As we angled slowly to Belvaille I heard
on the radio that there was a technical issue with the docking mechanisms and
we would have to wait.
That was fine, I liked feeling light.
The shuttle eventually began to dock and
we got banged around like a can kicked down the street. The shuttle’s lights
and sirens went haywire and the pilots were cursing and yelling at each other.
I realized: this was it.
They could kill me out here.
Garm could deactivate the port with a
flip of a switch, or have the loading arms rip this tiny shuttle in half.
I felt my heart going nuts.
Oh no, not now.
I vaguely heard Valia talking to me
urgently, but couldn’t understand her.
At least I couldn’t fall, because I was buckled
down in zero gravity.
My eyes went blurry and I couldn’t hear
the sirens. Everything just faded away to a pleasant hum of unimportance.

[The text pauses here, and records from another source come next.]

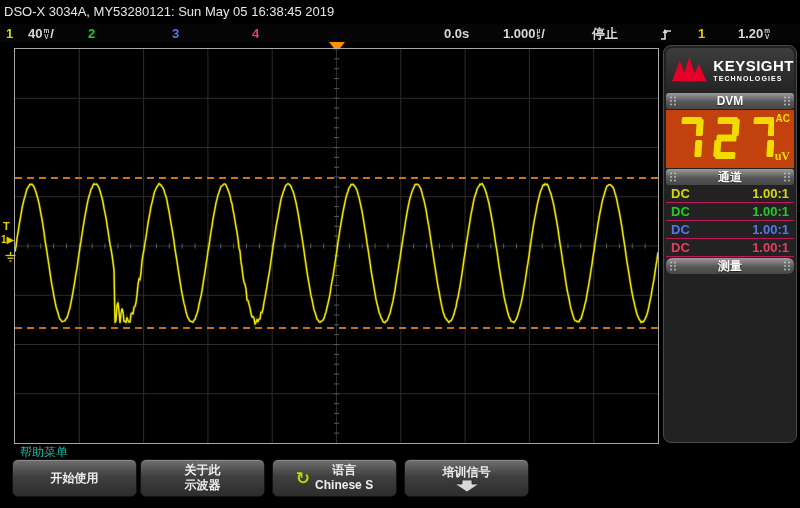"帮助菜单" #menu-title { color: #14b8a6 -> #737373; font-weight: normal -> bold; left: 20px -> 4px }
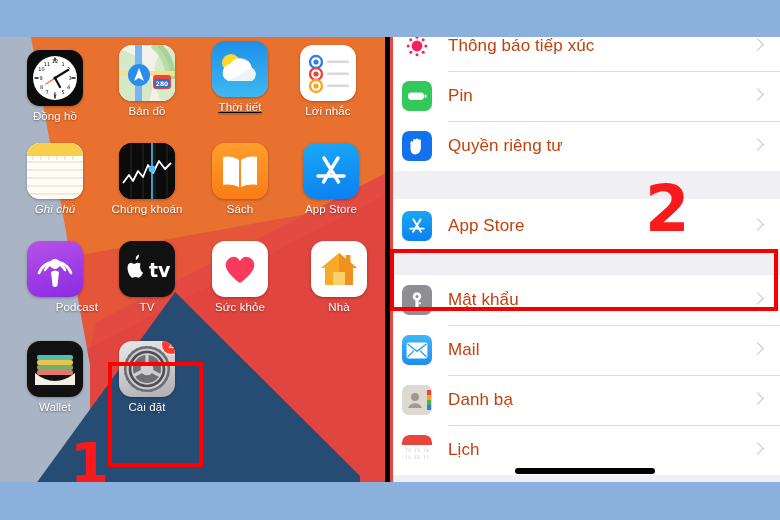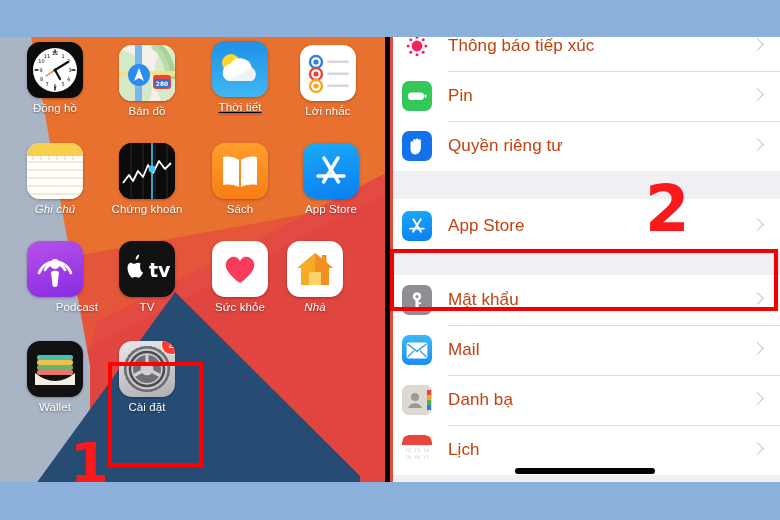"Đồng hồ" div.app { top: 5px -> 13px }
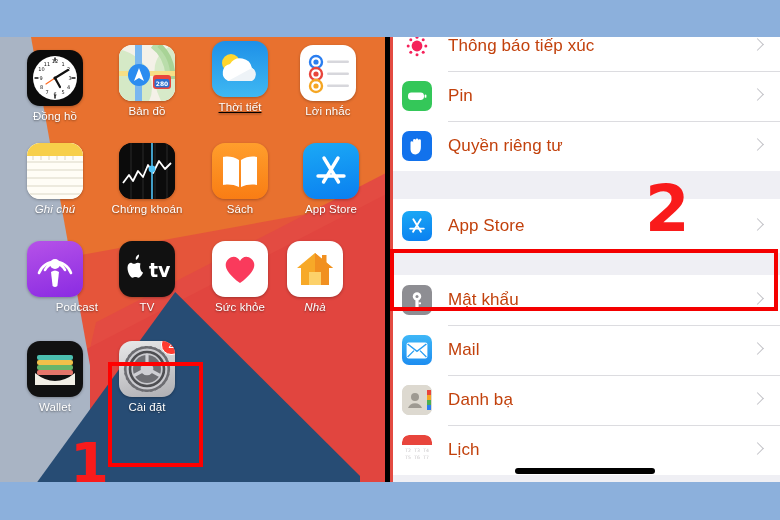"Nhà" div.app { font-style: italic -> none; left: 272px -> 296px }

Then I saw the co-pilot turn around and
talk sweetly to us.
“—for some reason. We told them they
need to fix number eight, but you know how it is on Belvaille,” he said
smiling.
I tried to return the grin because I got
the idea that was an appropriate response.
He went back to his controls and the
shuttle docked as usual.
I turned languidly to Valia and saw she
was staring at me and looked quite alarmed.
“Where were you on the night of Goldor
the 14
th
?”
“I don’t know,” I said.
I heard groans and cries reverberate
through the city.
The trial on Courtroom Six Street was of
course being broadcast via loudspeaker. I had been sticking my foot in it ever
since I framed Judge Naeb a month ago.
“That was the night Su Dival was
murdered and you’re saying you ‘don’t know’ where you were at?” the prosecutor
mocked. He wore a feather headdress to stand out.